The student sit-in continues to date in front of Islamabad’s National Press Club.
High court petition
Protest participant Imaan Zainab Mazari, a lawyer by profession, petitioned the Islamabad High Court in respect of the high-handed treatment of protesters by police, questioning the legitimacy of criminal and treason charges against the peaceful protesters. The petition contended that the police case against the student protesters was baseless and illegal, and should be dismissed.
Imaan Zainab Mazari, who was also charged with sedition, is the daughter of Federal Minister for Human Rights Shireen Mazari. Imaan has been critical of the performance of her mother’s ministry.
Mohsin Dawar, a member of Pakistan’s National Assembly, was also charged with sedition as he visited the protesting students to assure them of his support for raising their voices against forced disappearances of students from the restive southwestern province of Balochistan.
During a hearing on Monday 7 March, Minallah condemned the government for bringing sedition charges against university students for a protest assembly.
“Sedition charges should be framed against those who have registered these cases against peaceful students. The government, instead of listening to their demand, has baton-charged them,” the chief justice said, showing his displeasure at the treatment meted out to students.
He said it was sad that no one from the government paid a visit to the camp of the protesting Baloch students. The court will not allow silencing the voice of Baloch students, he said, observing that a forum should be provided to students to raise their concerns.
During the hearing, the government was represented by Khalid Jawed Khan, attorney general of Pakistan; Ahsan Younas, inspector general of Police; Inamullah Khan, secretary of the Human Rights Ministry; and a representative of the home secretary.
After the court’s rebuke, Khan apologised to the students in front of the chief justice, while Younas said the dispersal attempt was for security reasons as the Australian cricket team was in the city at the time. However, Younas was unable to satisfy the court concerning the reasons for invoking criminal and sedition charges against the students.

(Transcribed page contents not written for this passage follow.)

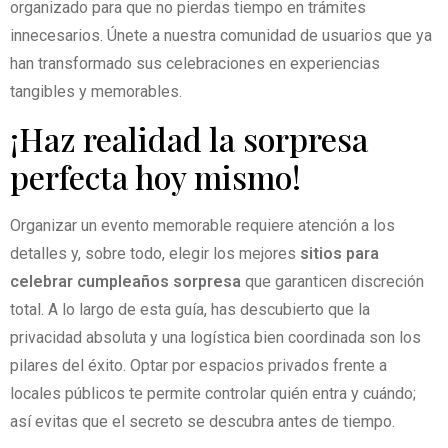
organizado para que no pierdas tiempo en trámites
innecesarios. Únete a nuestra comunidad de usuarios que ya
han transformado sus celebraciones en experiencias
tangibles y memorables.
¡Haz realidad la sorpresa
perfecta hoy mismo!
Organizar un evento memorable requiere atención a los
detalles y, sobre todo, elegir los mejores
sitios para
celebrar cumpleaños sorpresa
que garanticen discreción
total. A lo largo de esta guía, has descubierto que la
privacidad absoluta y una logística bien coordinada son los
pilares del éxito. Optar por espacios privados frente a
locales públicos te permite controlar quién entra y cuándo;
así evitas que el secreto se descubra antes de tiempo.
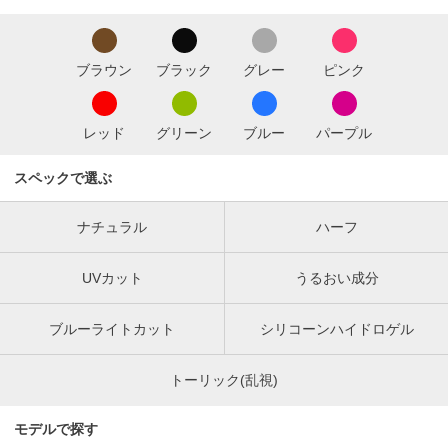
ブラウン
ブラック
グレー
ピンク
レッド
グリーン
ブルー
パープル
スペックで選ぶ
ナチュラル
ハーフ
UVカット
うるおい成分
ブルーライトカット
シリコーンハイドロゲル
トーリック(乱視)
モデルで探す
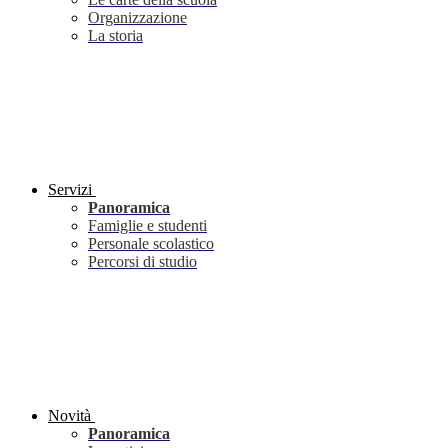
Organizzazione
La storia
Servizi
Panoramica
Famiglie e studenti
Personale scolastico
Percorsi di studio
Novità
Panoramica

Chief Commissioner Amir Ali Ahmed, who is the administrative head of the federal capital territory of Islamabad, admitted that the use of force against the university students was “excessive”.
Minallah was about to quash the cases against the students when the attorney general requested some time to finish the cases through proper procedures. This was granted by the court and the hearing was adjourned to 21 March. A court order bars law enforcement agencies from taking any action against the protest participants.
After the court order, Federal Minister Shireen Mazari visited the student protest camp on 8 March and assured protesters the government would listen to their demands. However, Akram Baloch told University World News that “nothing concrete has happened so far as the human rights minister assured us [she would] set up a committee to resolve our grievances but after that no one has contacted us, nor has the formation of the committee been announced”.